[ACTIVITY] Would you restate the entries below word for word, leaving out the images?

** DATA SHOWN follows **

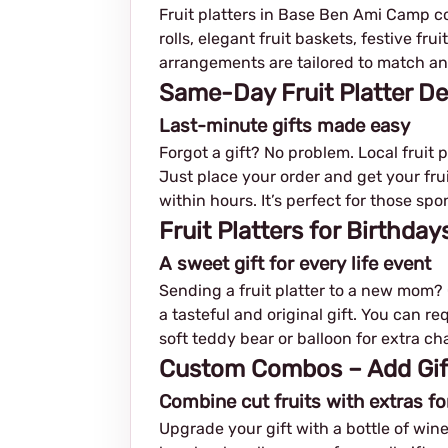
Fruit platters in Base Ben Ami Camp com
rolls, elegant fruit baskets, festive fr
arrangements are tailored to match any
Same-Day Fruit Platter D
Last-minute gifts made easy
Forgot a gift? No problem. Local fruit
Just place your order and get your fruit
within hours. It’s perfect for those s
Fruit Platters for Birthda
A sweet gift for every life event
Sending a fruit platter to a new mom? C
a tasteful and original gift. You can r
soft teddy bear or balloon for extra ch
Custom Combos – Add Gifts
Combine cut fruits with extras fo
Upgrade your gift with a bottle of wine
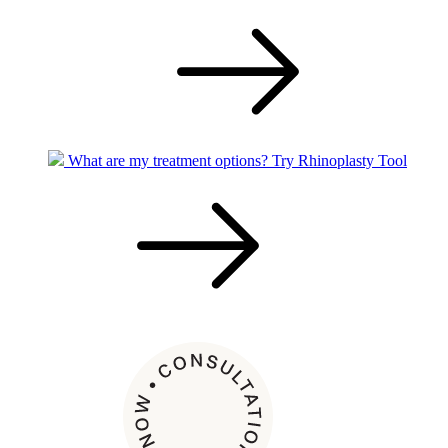
What are my treatment options?
Try Rhinoplasty Tool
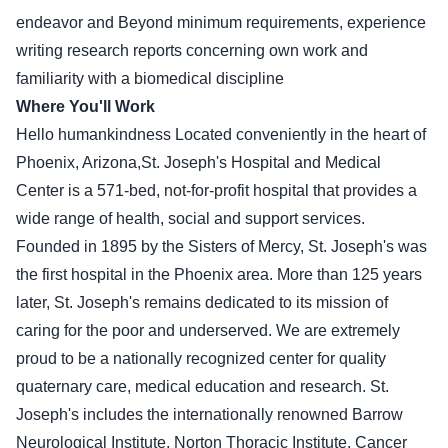
endeavor and Beyond minimum requirements, experience
writing research reports concerning own work and
familiarity with a biomedical discipline
Where You'll Work
Hello humankindness Located conveniently in the heart of
Phoenix, Arizona,St. Joseph's Hospital and Medical
Center is a 571-bed, not-for-profit hospital that provides a
wide range of health, social and support services.
Founded in 1895 by the Sisters of Mercy, St. Joseph's was
the first hospital in the Phoenix area. More than 125 years
later, St. Joseph's remains dedicated to its mission of
caring for the poor and underserved. We are extremely
proud to be a nationally recognized center for quality
quaternary care, medical education and research. St.
Joseph's includes the internationally renowned Barrow
Neurological Institute, Norton Thoracic Institute, Cancer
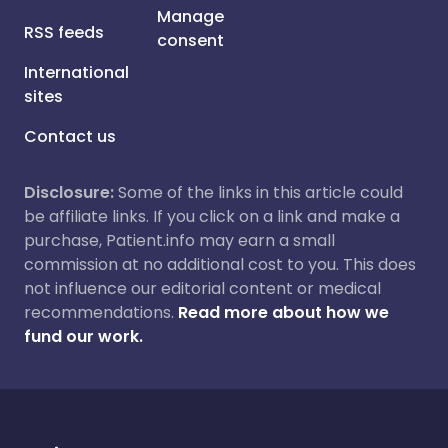
Manage
RSS feeds
consent
International
sites
Contact us
Disclosure:
Some of the links in this article could
be affiliate links. If you click on a link and make a
purchase, Patient.info may earn a small
commission at no additional cost to you. This does
not influence our editorial content or medical
recommendations.
Read more about how we
fund our work.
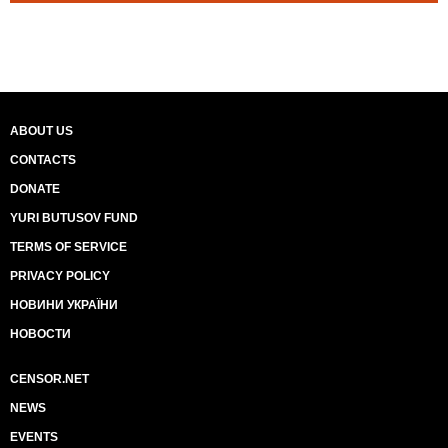
ABOUT US
CONTACTS
DONATE
YURI BUTUSOV FUND
TERMS OF SERVICE
PRIVACY POLICY
НОВИНИ УКРАЇНИ
НОВОСТИ
CENSOR.NET
NEWS
EVENTS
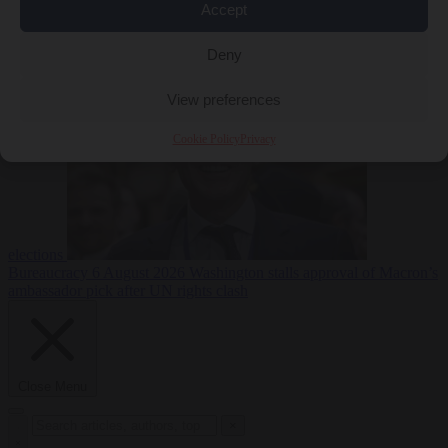
Accept
less
Free speech
6
August 2026
French Greens leader calls for ban on X during
Deny
View preferences
Cookie Policy
Privacy
elections
Bureaucracy
6 August 2026
Washington stalls approval of Macron’s
ambassador pick after UN rights clash
Close Menu
×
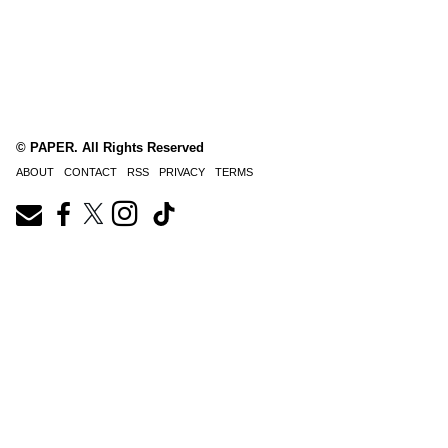
© PAPER. All Rights Reserved
ABOUT
CONTACT
RSS
PRIVACY
TERMS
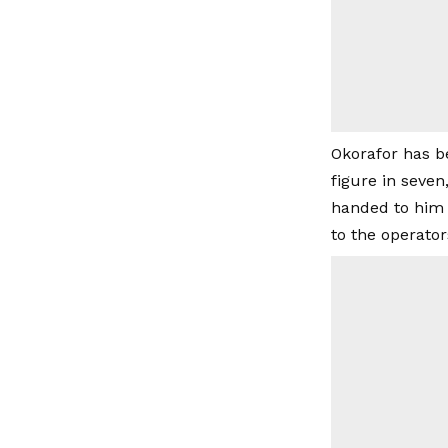
Okorafor has b
figure in seve
handed to him t
to the operator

** End of DATA SHOWN **

[ANSWER BOX]
Fruit platters in Base Ben Ami Camp com
rolls, elegant fruit baskets, festive fr
arrangements are tailored to match any
Same-Day Fruit Platter D
Last-minute gifts made easy
Forgot a gift? No problem. Local fruit
Just place your order and get your fruit
within hours. It’s perfect for those s
Fruit Platters for Birthda
A sweet gift for every life event
Sending a fruit platter to a new mom? C
a tasteful and original gift. You can r
soft teddy bear or balloon for extra ch
Custom Combos – Add Gifts
Combine cut fruits with extras fo
Upgrade your gift with a bottle of wine
What are my treatment options?
Try Rhinoplasty Tool
endeavor and Beyond minimum requirements, experience
writing research reports concerning own work and
familiarity with a biomedical discipline
Where You'll Work
Hello humankindness Located conveniently in the heart of
Phoenix, Arizona,St. Joseph's Hospital and Medical
Center is a 571-bed, not-for-profit hospital that provides a
wide range of health, social and support services.
Founded in 1895 by the Sisters of Mercy, St. Joseph's was
the first hospital in the Phoenix area. More than 125 years
later, St. Joseph's remains dedicated to its mission of
caring for the poor and underserved. We are extremely
proud to be a nationally recognized center for quality
quaternary care, medical education and research. St.
Joseph's includes the internationally renowned Barrow
Neurological Institute, Norton Thoracic Institute, Cancer
Manage
RSS feeds
consent
International
sites
Contact us
Disclosure:
Some of the links in this article could
be affiliate links. If you click on a link and make a
purchase, Patient.info may earn a small
commission at no additional cost to you. This does
not influence our editorial content or medical
recommendations.
Read more about how we
fund our work.
ABOUT US
CONTACTS
DONATE
YURI BUTUSOV FUND
TERMS OF SERVICE
PRIVACY POLICY
НОВИНИ УКРАЇНИ
НОВОСТИ
CENSOR.NET
NEWS
EVENTS
Accept
less
Free speech
6
August 2026
French Greens leader calls for ban on X during
Deny
View preferences
Cookie Policy
Privacy
elections
Bureaucracy
6 August 2026
Washington stalls approval of Macron’s
ambassador pick after UN rights clash
Close Menu
×
© PAPER. All Rights Reserved
ABOUT
CONTACT
RSS
PRIVACY
TERMS
Okorafor has b
figure in seve
handed to him t
to the operator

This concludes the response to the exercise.